“I'm strong to the finich, cause I eats me spinach.” You know what? Popeye the Sailor Man was onto something.
A word to the wise: Don’t skimp on the spinach. This leafy superfood is loaded with macronutrients, fiber, and protein. Spinach is a low-calorie veggie that’s got the whole alphabet of vitamins under its belt. That’s right—A, K, C, B2, and E are all VIPs. Other notable nutrient mentions include magnesium, calcium, iron, potassium, and folate. So, how exactly can spinach help us?
Getting in Those Greens May:
- Support bone health (calcium and Vitamin K)
- Lower blood pressure (potassium)
- Lead to healthier skin and hair (Vitamin A)
- Protect your eyesight (Vitamin C)
- Fight free radicals (chlorophyll)
- Help with energy levels (fiber and iron)
You may be wondering if it matters how we sneak spinach into our meals. Some people have a handful in their power smoothies, while others sauté it with garlic for the perfect side dish. There isn’t a gigantic nutritional difference between cooked and raw—how you enjoy it mostly depends on what you need in your diet!
What Cooked Spinach Delivers
Whether you’re making a quiche, heating up our Sausage Baked Penne, or stirring some into a stew, spinach makes a welcomed, savory addition. When spinach boils, its high oxaylic acid content begins to break down. When eaten raw, this acid blocks the absorption of iron and calcium. Less oxaylic acid also means no more “spinach teeth,” which is the chalky feeling left after you enjoy it uncooked. Cooking spinach is not only extremely tasty, but totally worth it if you want to squeeze in these nutrients.

**ENTRIES SHOWN**

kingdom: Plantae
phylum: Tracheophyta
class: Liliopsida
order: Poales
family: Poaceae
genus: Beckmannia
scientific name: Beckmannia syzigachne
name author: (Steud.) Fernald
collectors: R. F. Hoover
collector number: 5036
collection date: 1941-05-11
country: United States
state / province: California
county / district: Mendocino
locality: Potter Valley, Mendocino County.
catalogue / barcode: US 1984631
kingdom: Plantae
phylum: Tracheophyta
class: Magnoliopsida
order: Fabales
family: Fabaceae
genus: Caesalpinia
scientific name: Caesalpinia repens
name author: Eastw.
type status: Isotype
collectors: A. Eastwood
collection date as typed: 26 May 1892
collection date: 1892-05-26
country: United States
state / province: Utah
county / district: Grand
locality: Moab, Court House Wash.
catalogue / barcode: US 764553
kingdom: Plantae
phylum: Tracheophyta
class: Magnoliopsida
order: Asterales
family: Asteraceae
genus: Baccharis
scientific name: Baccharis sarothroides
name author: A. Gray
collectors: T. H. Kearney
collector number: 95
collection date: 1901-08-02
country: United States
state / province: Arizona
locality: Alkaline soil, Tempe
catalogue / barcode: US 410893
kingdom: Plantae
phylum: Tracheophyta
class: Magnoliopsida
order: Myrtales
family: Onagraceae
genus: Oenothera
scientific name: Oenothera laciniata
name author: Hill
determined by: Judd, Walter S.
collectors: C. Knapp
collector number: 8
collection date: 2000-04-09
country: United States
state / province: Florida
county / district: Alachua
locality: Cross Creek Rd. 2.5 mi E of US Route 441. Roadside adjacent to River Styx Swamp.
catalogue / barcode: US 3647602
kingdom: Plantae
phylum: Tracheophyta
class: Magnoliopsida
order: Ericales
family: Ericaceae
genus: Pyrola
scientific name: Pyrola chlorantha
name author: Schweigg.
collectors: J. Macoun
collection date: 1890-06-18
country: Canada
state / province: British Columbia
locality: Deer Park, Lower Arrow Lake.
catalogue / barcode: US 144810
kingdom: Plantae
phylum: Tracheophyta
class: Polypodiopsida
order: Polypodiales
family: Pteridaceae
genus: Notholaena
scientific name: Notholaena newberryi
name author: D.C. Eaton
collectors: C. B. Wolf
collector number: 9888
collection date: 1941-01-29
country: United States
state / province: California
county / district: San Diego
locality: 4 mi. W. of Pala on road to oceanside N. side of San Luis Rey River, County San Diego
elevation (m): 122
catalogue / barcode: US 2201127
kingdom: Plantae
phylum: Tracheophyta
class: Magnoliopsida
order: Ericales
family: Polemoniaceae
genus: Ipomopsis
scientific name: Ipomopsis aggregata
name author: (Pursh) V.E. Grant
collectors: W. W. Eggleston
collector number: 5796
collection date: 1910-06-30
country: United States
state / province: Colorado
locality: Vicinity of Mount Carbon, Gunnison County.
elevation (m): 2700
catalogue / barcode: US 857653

**ACTIVITY**
Copy the passage of the spinach text above between "- Protect your" and "in your diet!", inclusive, word for word.

**FINISHED TASK**
- Protect your eyesight (Vitamin C)
- Fight free radicals (chlorophyll)
- Help with energy levels (fiber and iron)
You may be wondering if it matters how we sneak spinach into our meals. Some people have a handful in their power smoothies, while others sauté it with garlic for the perfect side dish. There isn’t a gigantic nutritional difference between cooked and raw—how you enjoy it mostly depends on what you need in your diet!